- Born: October 10, 1913 Lebanon, Kansas, U.S.
- Died: October 20, 2006 (aged 93) Boulder City, Nevada
- Occupations: Inventor and politician
- Notable credit: Creation of the Fisher Space Pen

= Paul C. Fisher =

American inventor and politician

Paul C. Fisher (October 10, 1913 – October 20, 2006) was an American inventor and politician. He invented the Fisher Space Pen.

Fisher was born in Lebanon, Kansas, the son of Alice (Bales) and Carey Albert Fisher, a Methodist minister.

==Fisher Space Pen==

The Fisher Space Pen is a ballpoint pen which works with thixotropic ink and a pressurized ink cartridge. It can write on almost any substance ranging from butter to steel. It also can survive a wide array of temperatures, ranging from -50 to 160 degrees Fahrenheit.

Fisher submitted his invention to NASA. After vigorous testing, NASA approved Fisher's Space Pen. They purchased four hundred units at a reported price of $6.00 per unit (equivalent to approx. $60 in 2024). NASA purchased three different models: the 204, 207 and 208. The 204 had blue ink and a retraction button on the end. It was used on Skylab and the Apollo missions. It was later replaced by the 207. The 207 model was similar to the 204, except the retraction button had been moved to the side. The 208 model was the same as the 207, except it wrote in black ink. NASA modified these pens for use in the space program. Velcro patches were added along with a standard metal clip to facilitate the storage and attachment of the pen.

==Political activities==
Fisher unsuccessfully ran for the Democratic Party presidential nomination in 1960 and in 1968. In 1960, he was the only candidate besides John F. Kennedy on the New Hampshire primary ballot, although other candidates were also in the race and on the ballot in other states.

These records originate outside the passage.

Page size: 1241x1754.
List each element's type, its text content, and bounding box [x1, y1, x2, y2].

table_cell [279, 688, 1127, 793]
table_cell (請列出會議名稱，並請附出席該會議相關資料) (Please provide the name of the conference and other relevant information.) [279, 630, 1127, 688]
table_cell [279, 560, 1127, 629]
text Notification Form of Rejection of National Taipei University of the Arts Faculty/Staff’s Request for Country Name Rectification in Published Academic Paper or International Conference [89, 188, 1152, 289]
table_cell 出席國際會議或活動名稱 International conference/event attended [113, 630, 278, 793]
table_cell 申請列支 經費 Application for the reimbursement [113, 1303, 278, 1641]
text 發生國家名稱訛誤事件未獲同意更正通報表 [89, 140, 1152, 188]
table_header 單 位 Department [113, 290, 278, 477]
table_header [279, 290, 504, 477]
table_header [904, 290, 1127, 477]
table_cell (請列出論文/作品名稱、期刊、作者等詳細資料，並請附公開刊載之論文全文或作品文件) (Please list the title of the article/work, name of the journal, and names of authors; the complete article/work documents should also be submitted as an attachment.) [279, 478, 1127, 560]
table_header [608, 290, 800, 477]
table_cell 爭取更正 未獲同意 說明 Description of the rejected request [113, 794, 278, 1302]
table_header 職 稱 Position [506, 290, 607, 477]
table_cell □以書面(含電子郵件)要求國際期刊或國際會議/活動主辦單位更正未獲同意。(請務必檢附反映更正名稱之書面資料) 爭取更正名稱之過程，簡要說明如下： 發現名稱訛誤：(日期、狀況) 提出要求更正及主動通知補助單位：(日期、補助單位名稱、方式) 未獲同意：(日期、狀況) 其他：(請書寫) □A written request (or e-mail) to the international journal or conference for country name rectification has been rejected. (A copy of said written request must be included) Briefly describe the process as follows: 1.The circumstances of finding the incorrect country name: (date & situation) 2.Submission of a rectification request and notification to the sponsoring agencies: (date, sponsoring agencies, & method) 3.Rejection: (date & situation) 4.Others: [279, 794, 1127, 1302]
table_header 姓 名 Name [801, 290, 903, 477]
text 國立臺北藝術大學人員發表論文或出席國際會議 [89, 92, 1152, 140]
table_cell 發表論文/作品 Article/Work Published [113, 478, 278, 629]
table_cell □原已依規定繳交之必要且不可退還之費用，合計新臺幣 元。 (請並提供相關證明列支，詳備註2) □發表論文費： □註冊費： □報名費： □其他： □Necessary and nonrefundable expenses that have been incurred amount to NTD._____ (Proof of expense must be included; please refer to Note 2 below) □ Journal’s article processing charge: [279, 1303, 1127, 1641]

He also made two unsuccessful bids for the United States House of Representatives, first in 1954 and then in 1986.

Fisher proposed the replacement of all existing sales and income taxes with a single graduated asset tax on those with assets of at least $100,000. His 1988 book, The Plan: To Restore the Constitution and Help Us All Get Out Of Debt (ISBN 0961984309), promoted this idea.

==Death==
Fisher died at his home on October 20, 2006, in Boulder City, Nevada.